_Given entries:_

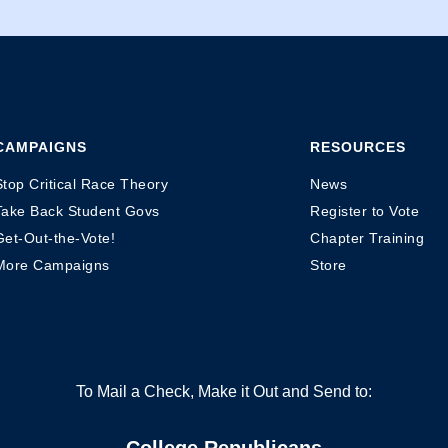
CAMPAIGNS
RESOURCES
Stop Critical Race Theory
News
Take Back Student Govs
Register to Vote
Get-Out-the-Vote!
Chapter Training
More Campaigns
Store
To Mail a Check, Make it Out and Send to:
College Republicans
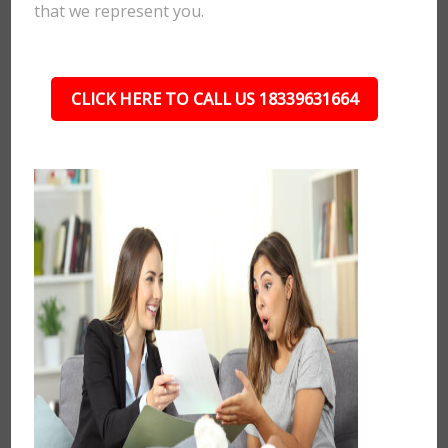
that we represent you.
CLICK HERE TO CALL US 18339631664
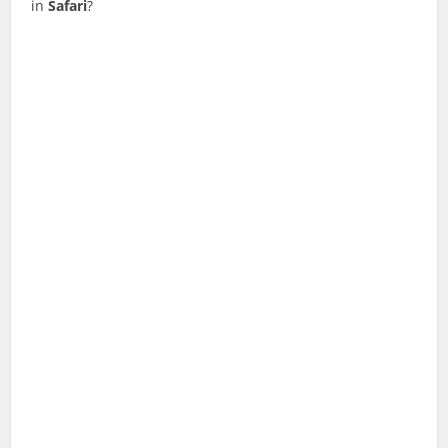
in
Safari
?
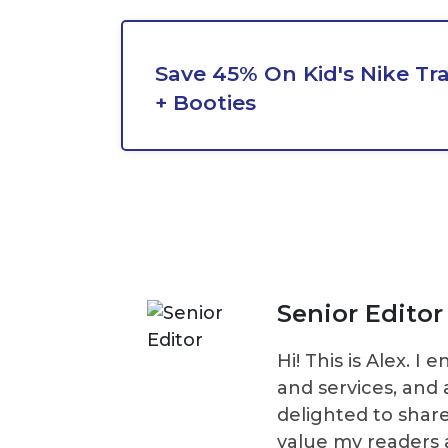
Save 45% On Kid's Nike Tr
+ Booties
Senior Editor
Hi! This is Alex. 
and services, and 
delighted to shar
value my readers 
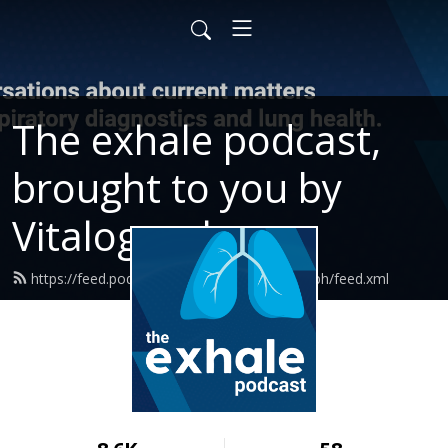
The exhale podcast,
brought to you by
Vitalograph
https://feed.podbean.com/ExhalewVitalograph/feed.xml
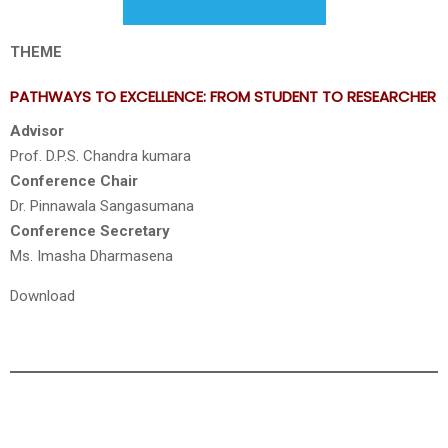
THEME
PATHWAYS TO EXCELLENCE: FROM STUDENT TO RESEARCHER
Advisor
Prof. D.P.S. Chandra kumara
Conference Chair
Dr. Pinnawala Sangasumana
Conference Secretary
Ms. Imasha Dharmasena
Download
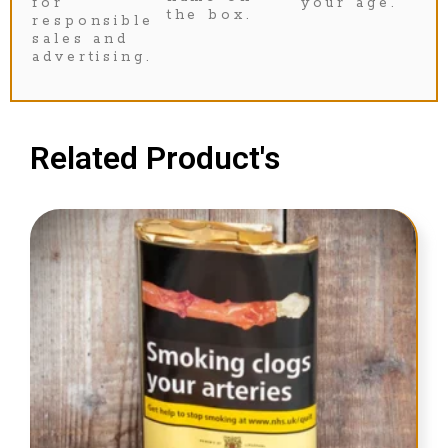
for
your age.
the box.
responsible
sales and
advertising.
Related Product's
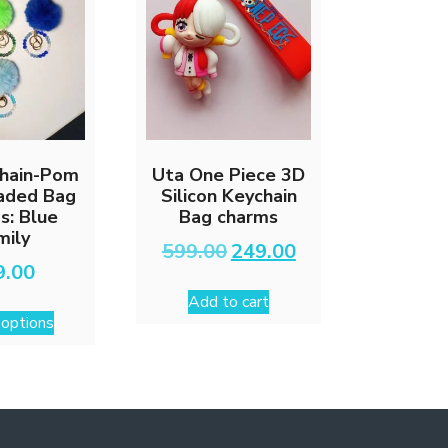
on
the
product
page
chain-Pom
Uta One Piece 3D
aded Bag
Silicon Keychain
s: Blue
Bag charms
mily
Original
Current
599.00
249.00
price
price
9.00
was:
is:
Add to cart
This
₹599.00.
₹249.00.
 options
product
has
multiple
variants.
The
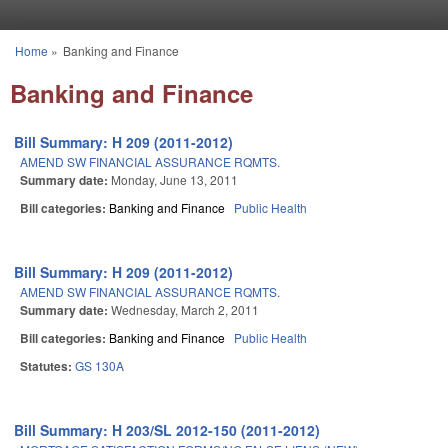
Skip to main content
Home
»
Banking and Finance
You are here
Banking and Finance
Bill Summary: H 209 (2011-2012)
AMEND SW FINANCIAL ASSURANCE RQMTS.
Summary date:
Monday, June 13, 2011
Bill categories:
Banking and Finance
Public Health
Bill Summary: H 209 (2011-2012)
AMEND SW FINANCIAL ASSURANCE RQMTS.
Summary date:
Wednesday, March 2, 2011
Bill categories:
Banking and Finance
Public Health
Statutes:
GS 130A
Bill Summary: H 203/SL 2012-150 (2011-2012)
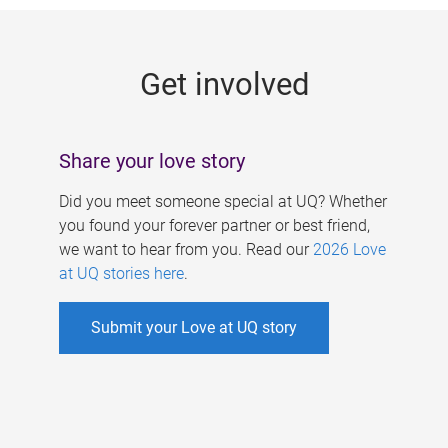
g
e
Get involved
s
Share your love story
Did you meet someone special at UQ? Whether
you found your forever partner or best friend,
we want to hear from you. Read our
2026 Love
at UQ stories here
.
Submit your Love at UQ story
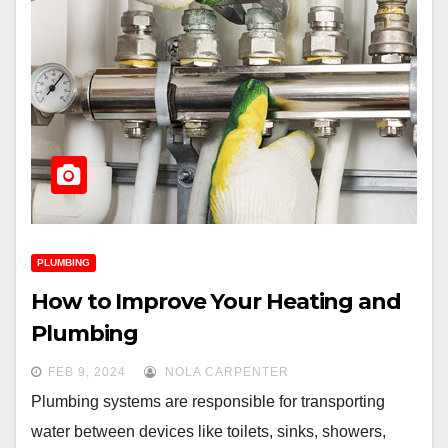
PLUMBING
How to Improve Your Heating and
Plumbing
FEB 9, 2024
NOLA CARPENTER
Plumbing systems are responsible for transporting
water between devices like toilets, sinks, showers,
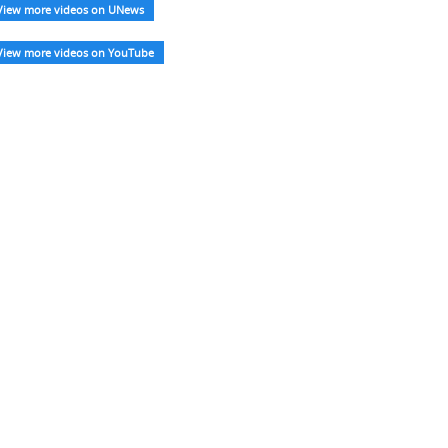
View more videos on UNews
View more videos on YouTube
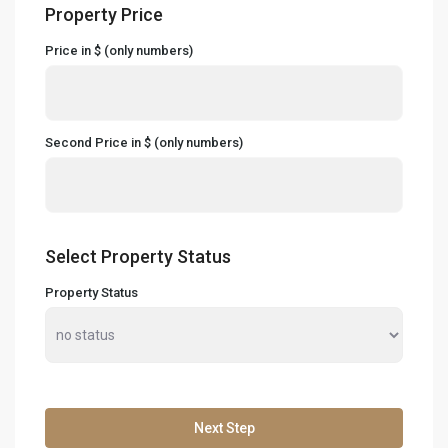
Property Price
Price in $ (only numbers)
Second Price in $ (only numbers)
Select Property Status
Property Status
Next Step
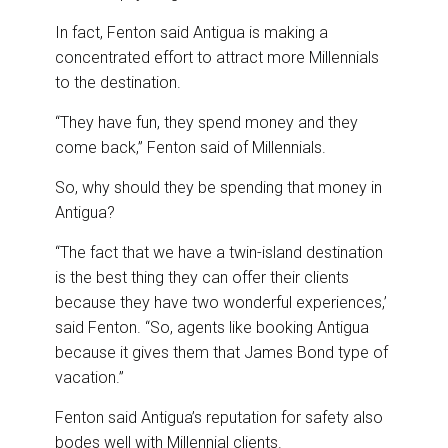
In fact, Fenton said Antigua is making a
concentrated effort to attract more Millennials
to the destination.
“They have fun, they spend money and they
come back,” Fenton said of Millennials.
So, why should they be spending that money in
Antigua?
“The fact that we have a twin-island destination
is the best thing they can offer their clients
because they have two wonderful experiences,’
said Fenton. “So, agents like booking Antigua
because it gives them that James Bond type of
vacation.”
Fenton said Antigua’s reputation for safety also
bodes well with Millennial clients.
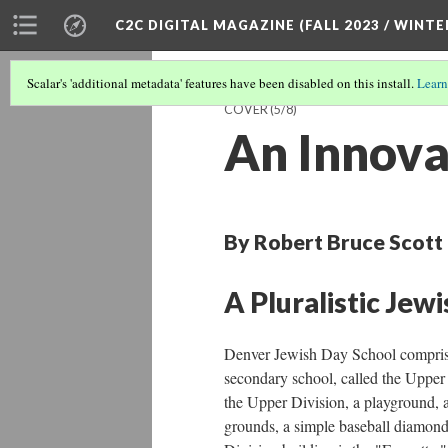
C2C DIGITAL MAGAZINE (FALL 2023 / WINTE
Scalar's 'additional metadata' features have been disabled on this install.
Learn
COVER
(5/8)
An Innova
By Robert Bruce Scott
A Pluralistic Jew
Denver Jewish Day School comprises
secondary school, called the Upper
the Upper Division, a playground, a 
grounds, a simple baseball diamond,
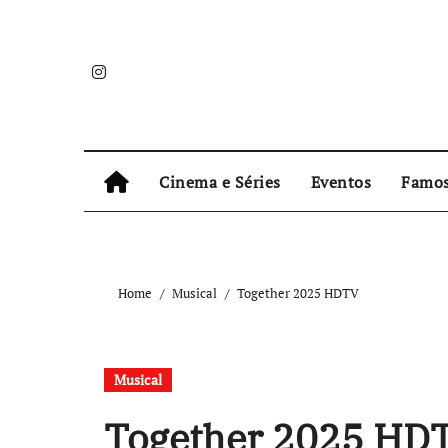
Skip
to
content
Cinema e Séries
Eventos
Famo
Home
Musical
Together 2025 HDTV
Musical
Together 2025 HD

_Written task:_ Pull out every line of the records that contains the word "they" and copy each line in full.

_Exercise response:_
“They have fun, they spend money and they
So, why should they be spending that money in
is the best thing they can offer their clients
because they have two wonderful experiences,’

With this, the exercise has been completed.